Using Sampling to Collect Statistics | Teradata Vantage - Reducing the Cost of Collecting Statistics by Sampling - Advanced SQL Engine - Teradata Database

SQL Data Definition Language Detailed Topics

Product

Advanced SQL Engine

Teradata Database

Release Number

17.10

Published

July 2021

Language

English (United States)

Last Update

2021-07-27

dita:mapPath

imq1591724555718.ditamap

dita:ditavalPath

imq1591724555718.ditaval

dita:id

B035-1184

lifecycle

Product Category

Teradata Vantage™

You can specify a system-determined sample percentage to use a downgrade approach for determining when to switch to sampling. The Optimizer samples intelligently and adjusts the percentage of sampling to use, up to full statistics, while maintaining the quality of the collected statistics.

The downgrade approach works as follows.

When you initially submit a request to collect sampled statistics, the Optimizer collects full statistics. That is, the statistics are not sampled.
The Optimizer uses the full statistics to determine when to reduce sampling to a smaller percentage.
On subsequent requests to recollect statistics, the Optimizer collects full statistics until adequate statistics have been captured to provide a reliable historical record.
With the statistics history, the Optimizer can recognize, for example, whether the column data is skewed, the column is rolling or static, and so forth.
The Optimizer then considers the column usage data (detailed buckets or only summary data) that it maintains in DBC.StatsTbl.UsageType and the user-specified number of intervals to determine an appropriate time to reduce collection from full statistics to sampled statistics.

The database is more aggressive in reducing the percentage of sampled statistics for histograms whose summary data is frequently used, but whose detailed interval data is not.
The Optimizer determines an optimal sampling percentage to use for statistics recollections and determines the appropriate formula to use for scaling based on the history and nature of the column. For more information, see Teradata Vantage™ - SQL Request and Transaction Processing, B035-1142.
Finally, the Optimizer compares recollected statistics to its history data for quality.
The Optimizer lowers the sampling percentage only if a smaller sampling percentage provides quality results.

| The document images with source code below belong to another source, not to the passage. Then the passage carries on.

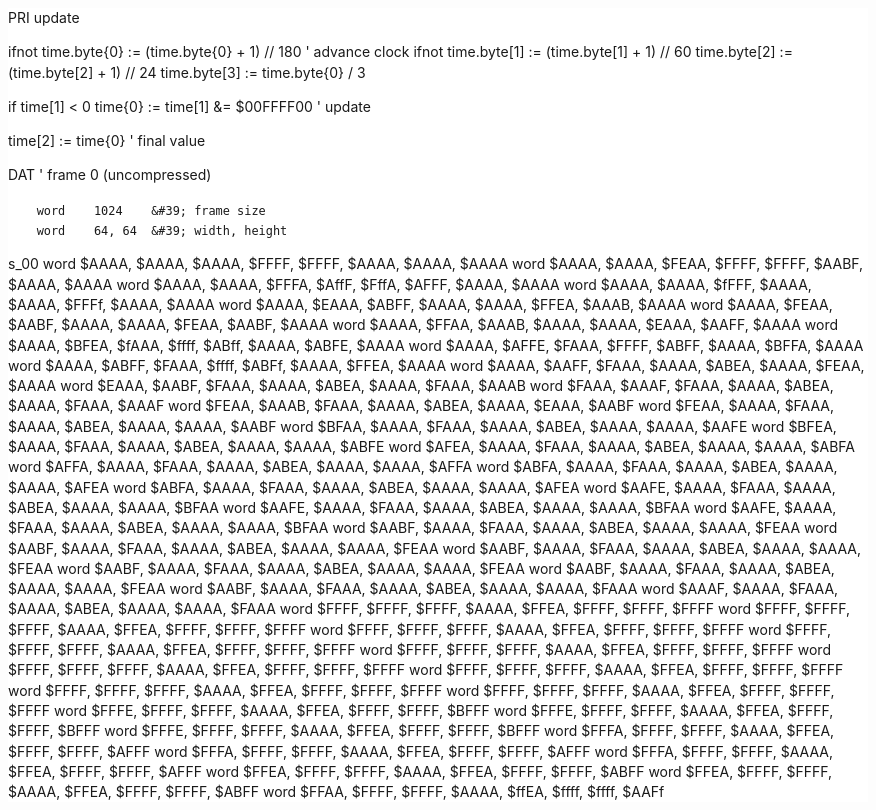 PRI update

  ifnot time.byte{0} := (time.byte{0} + 1) // 180       &#39; advance clock
    ifnot time.byte[1] := (time.byte[1] + 1) // 60
      time.byte[2] := (time.byte[2] + 1) // 24
  time.byte[3] := time.byte{0} / 3

  if time[1] &lt; 0
    time{0} := time[1] &amp;= $00FFFF00                     &#39; update

  time[2] := time{0}                                    &#39; final value

DAT                                                     &#39; frame 0 (uncompressed)

        word    1024    &#39; frame size
        word    64, 64  &#39; width, height

s_00    word    $AAAA, $AAAA, $AAAA, $FFFF, $FFFF, $AAAA, $AAAA, $AAAA
        word    $AAAA, $AAAA, $FEAA, $FFFF, $FFFF, $AABF, $AAAA, $AAAA
        word    $AAAA, $AAAA, $FFFA, $AffF, $FffA, $AFFF, $AAAA, $AAAA
        word    $AAAA, $AAAA, $fFFF, $AAAA, $AAAA, $FFFf, $AAAA, $AAAA
        word    $AAAA, $EAAA, $ABFF, $AAAA, $AAAA, $FFEA, $AAAB, $AAAA
        word    $AAAA, $FEAA, $AABF, $AAAA, $AAAA, $FEAA, $AABF, $AAAA
        word    $AAAA, $FFAA, $AAAB, $AAAA, $AAAA, $EAAA, $AAFF, $AAAA
        word    $AAAA, $BFEA, $fAAA, $ffff, $ABff, $AAAA, $ABFE, $AAAA
        word    $AAAA, $AFFE, $FAAA, $FFFF, $ABFF, $AAAA, $BFFA, $AAAA
        word    $AAAA, $ABFF, $FAAA, $ffff, $ABFf, $AAAA, $FFEA, $AAAA
        word    $AAAA, $AAFF, $FAAA, $AAAA, $ABEA, $AAAA, $FEAA, $AAAA
        word    $EAAA, $AABF, $FAAA, $AAAA, $ABEA, $AAAA, $FAAA, $AAAB
        word    $FAAA, $AAAF, $FAAA, $AAAA, $ABEA, $AAAA, $FAAA, $AAAF
        word    $FEAA, $AAAB, $FAAA, $AAAA, $ABEA, $AAAA, $EAAA, $AABF
        word    $FEAA, $AAAA, $FAAA, $AAAA, $ABEA, $AAAA, $AAAA, $AABF
        word    $BFAA, $AAAA, $FAAA, $AAAA, $ABEA, $AAAA, $AAAA, $AAFE
        word    $BFEA, $AAAA, $FAAA, $AAAA, $ABEA, $AAAA, $AAAA, $ABFE
        word    $AFEA, $AAAA, $FAAA, $AAAA, $ABEA, $AAAA, $AAAA, $ABFA
        word    $AFFA, $AAAA, $FAAA, $AAAA, $ABEA, $AAAA, $AAAA, $AFFA
        word    $ABFA, $AAAA, $FAAA, $AAAA, $ABEA, $AAAA, $AAAA, $AFEA
        word    $ABFA, $AAAA, $FAAA, $AAAA, $ABEA, $AAAA, $AAAA, $AFEA
        word    $AAFE, $AAAA, $FAAA, $AAAA, $ABEA, $AAAA, $AAAA, $BFAA
        word    $AAFE, $AAAA, $FAAA, $AAAA, $ABEA, $AAAA, $AAAA, $BFAA
        word    $AAFE, $AAAA, $FAAA, $AAAA, $ABEA, $AAAA, $AAAA, $BFAA
        word    $AABF, $AAAA, $FAAA, $AAAA, $ABEA, $AAAA, $AAAA, $FEAA
        word    $AABF, $AAAA, $FAAA, $AAAA, $ABEA, $AAAA, $AAAA, $FEAA
        word    $AABF, $AAAA, $FAAA, $AAAA, $ABEA, $AAAA, $AAAA, $FEAA
        word    $AABF, $AAAA, $FAAA, $AAAA, $ABEA, $AAAA, $AAAA, $FEAA
        word    $AABF, $AAAA, $FAAA, $AAAA, $ABEA, $AAAA, $AAAA, $FEAA
        word    $AABF, $AAAA, $FAAA, $AAAA, $ABEA, $AAAA, $AAAA, $FAAA
        word    $AAAF, $AAAA, $FAAA, $AAAA, $ABEA, $AAAA, $AAAA, $FAAA
        word    $FFFF, $FFFF, $FFFF, $AAAA, $FFEA, $FFFF, $FFFF, $FFFF
        word    $FFFF, $FFFF, $FFFF, $AAAA, $FFEA, $FFFF, $FFFF, $FFFF
        word    $FFFF, $FFFF, $FFFF, $AAAA, $FFEA, $FFFF, $FFFF, $FFFF
        word    $FFFF, $FFFF, $FFFF, $AAAA, $FFEA, $FFFF, $FFFF, $FFFF
        word    $FFFF, $FFFF, $FFFF, $AAAA, $FFEA, $FFFF, $FFFF, $FFFF
        word    $FFFF, $FFFF, $FFFF, $AAAA, $FFEA, $FFFF, $FFFF, $FFFF
        word    $FFFF, $FFFF, $FFFF, $AAAA, $FFEA, $FFFF, $FFFF, $FFFF
        word    $FFFF, $FFFF, $FFFF, $AAAA, $FFEA, $FFFF, $FFFF, $FFFF
        word    $FFFF, $FFFF, $FFFF, $AAAA, $FFEA, $FFFF, $FFFF, $FFFF
        word    $FFFE, $FFFF, $FFFF, $AAAA, $FFEA, $FFFF, $FFFF, $BFFF
        word    $FFFE, $FFFF, $FFFF, $AAAA, $FFEA, $FFFF, $FFFF, $BFFF
        word    $FFFE, $FFFF, $FFFF, $AAAA, $FFEA, $FFFF, $FFFF, $BFFF
        word    $FFFA, $FFFF, $FFFF, $AAAA, $FFEA, $FFFF, $FFFF, $AFFF
        word    $FFFA, $FFFF, $FFFF, $AAAA, $FFEA, $FFFF, $FFFF, $AFFF
        word    $FFFA, $FFFF, $FFFF, $AAAA, $FFEA, $FFFF, $FFFF, $AFFF
        word    $FFEA, $FFFF, $FFFF, $AAAA, $FFEA, $FFFF, $FFFF, $ABFF
        word    $FFEA, $FFFF, $FFFF, $AAAA, $FFEA, $FFFF, $FFFF, $ABFF
        word    $FFAA, $FFFF, $FFFF, $AAAA, $ffEA, $ffff, $ffff, $AAFf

The automated sampling percentage reduction feature alleviates you from having to determine the columns for which sampled statistics can be collected and the columns for which full statistics should be collected. By collecting full statistics initially, this method provides the Optimizer with the necessary information to make an intelligent decision about how much to sample in subsequent recollections of statistics.

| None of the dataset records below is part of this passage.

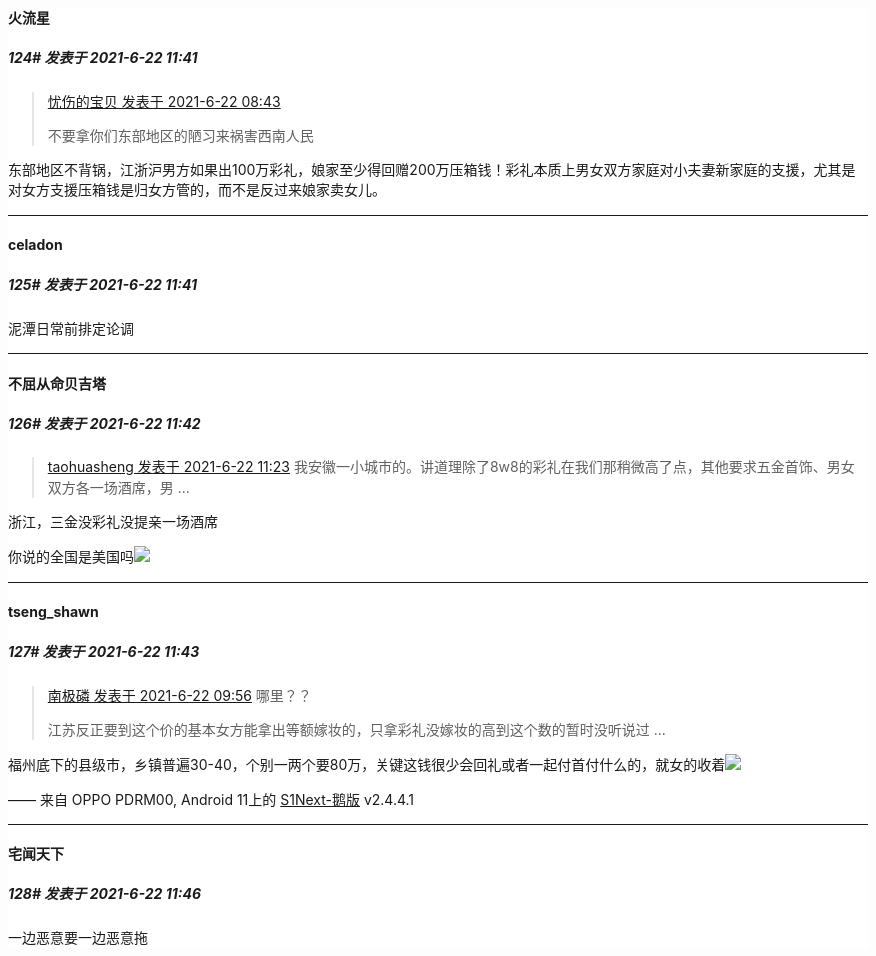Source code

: ####  火流星  
##### 124#       发表于 2021-6-22 11:41


<blockquote><a href="httphttps://bbs.saraba1st.com/2b/forum.php?mod=redirect&amp;goto=findpost&amp;pid=51693054&amp;ptid=2011235" target="_blank">忧伤的宝贝 发表于 2021-6-22 08:43</a>

不要拿你们东部地区的陋习来祸害西南人民</blockquote>
东部地区不背锅，江浙沪男方如果出100万彩礼，娘家至少得回赠200万压箱钱！彩礼本质上男女双方家庭对小夫妻新家庭的支援，尤其是对女方支援压箱钱是归女方管的，而不是反过来娘家卖女儿。


*****

####  celadon  
##### 125#       发表于 2021-6-22 11:41


泥潭日常前排定论调


*****

####  不屈从命贝吉塔  
##### 126#       发表于 2021-6-22 11:42


<blockquote><a href="httphttps://bbs.saraba1st.com/2b/forum.php?mod=redirect&amp;goto=findpost&amp;pid=51695027&amp;ptid=2011235" target="_blank">taohuasheng 发表于 2021-6-22 11:23</a>
我安徽一小城市的。讲道理除了8w8的彩礼在我们那稍微高了点，其他要求五金首饰、男女双方各一场酒席，男 ...</blockquote>
浙江，三金没彩礼没提亲一场酒席

你说的全国是美国吗<img src="https://static.saraba1st.com/image/smiley/face2017/192.png" referrerpolicy="no-referrer">


*****

####  tseng_shawn  
##### 127#       发表于 2021-6-22 11:43


<blockquote><a href="httphttps://bbs.saraba1st.com/2b/forum.php?mod=redirect&amp;goto=findpost&amp;pid=51693819&amp;ptid=2011235" target="_blank">南极磷 发表于 2021-6-22 09:56</a>
哪里？？

江苏反正要到这个价的基本女方能拿出等额嫁妆的，只拿彩礼没嫁妆的高到这个数的暂时没听说过 ...</blockquote>
福州底下的县级市，乡镇普遍30-40，个别一两个要80万，关键这钱很少会回礼或者一起付首付什么的，就女的收着<img src="https://static.saraba1st.com/image/smiley/face2017/047.png" referrerpolicy="no-referrer">

—— 来自 OPPO PDRM00, Android 11上的 [S1Next-鹅版](https://github.com/ykrank/S1-Next/releases) v2.4.4.1


*****

####  宅闻天下  
##### 128#       发表于 2021-6-22 11:46


一边恶意要一边恶意拖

For small tables, skewed columns, columns included in a partitioning expression, and columns that require detailed histogram buckets, the Optimizer always collects full statistics.

The Optimizer can detect very non-singular columns using full statistics, and in subsequent recollections intelligently switch to sampled statistics at a significantly lower percentage than 100%. For example, the Optimizer might sample only 2% of table rows and then apply the appropriate scaling formula for nonunique columns to obtain the extrapolated full statistics, and obtain quality statistics much faster than by collecting full statistics.

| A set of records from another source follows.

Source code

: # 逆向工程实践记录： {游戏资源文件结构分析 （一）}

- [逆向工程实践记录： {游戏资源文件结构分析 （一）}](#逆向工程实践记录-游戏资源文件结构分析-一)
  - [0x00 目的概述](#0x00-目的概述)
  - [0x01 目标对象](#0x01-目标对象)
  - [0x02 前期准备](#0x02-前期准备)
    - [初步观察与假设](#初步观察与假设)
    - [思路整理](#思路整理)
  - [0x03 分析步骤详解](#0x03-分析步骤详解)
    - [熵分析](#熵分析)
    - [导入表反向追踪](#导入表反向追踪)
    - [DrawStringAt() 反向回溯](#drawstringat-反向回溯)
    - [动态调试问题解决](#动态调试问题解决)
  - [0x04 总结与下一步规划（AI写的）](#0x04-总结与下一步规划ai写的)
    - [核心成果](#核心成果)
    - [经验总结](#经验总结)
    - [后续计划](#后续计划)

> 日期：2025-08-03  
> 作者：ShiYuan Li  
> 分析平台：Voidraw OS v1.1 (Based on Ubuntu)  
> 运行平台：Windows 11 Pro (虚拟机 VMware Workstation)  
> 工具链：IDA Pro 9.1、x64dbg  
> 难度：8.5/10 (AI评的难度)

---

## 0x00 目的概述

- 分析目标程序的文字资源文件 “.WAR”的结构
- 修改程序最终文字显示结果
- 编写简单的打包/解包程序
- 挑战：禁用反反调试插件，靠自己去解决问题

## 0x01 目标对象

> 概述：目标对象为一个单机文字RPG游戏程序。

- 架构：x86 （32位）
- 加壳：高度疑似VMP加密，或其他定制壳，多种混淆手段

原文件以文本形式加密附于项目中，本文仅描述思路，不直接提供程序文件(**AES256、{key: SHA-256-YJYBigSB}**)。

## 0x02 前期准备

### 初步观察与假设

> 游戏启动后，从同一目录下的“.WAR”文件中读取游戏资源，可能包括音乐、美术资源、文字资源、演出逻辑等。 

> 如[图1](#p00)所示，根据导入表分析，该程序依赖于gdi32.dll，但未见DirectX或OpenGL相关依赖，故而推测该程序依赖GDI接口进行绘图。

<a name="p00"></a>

For rolling, unique, and nearly-unique columns as detected in the full statistics collection, the Optimizer can subsequently collect sampled statistics at a much lower percentage and apply a linear scaling formula to generate extrapolated full statistics.

After a few collections of sampled statistics, depending on demographics patterns and change counts, the Optimizer can recollect full statistics to verify, adjusting the sample percentage and the extrapolation method used as necessary.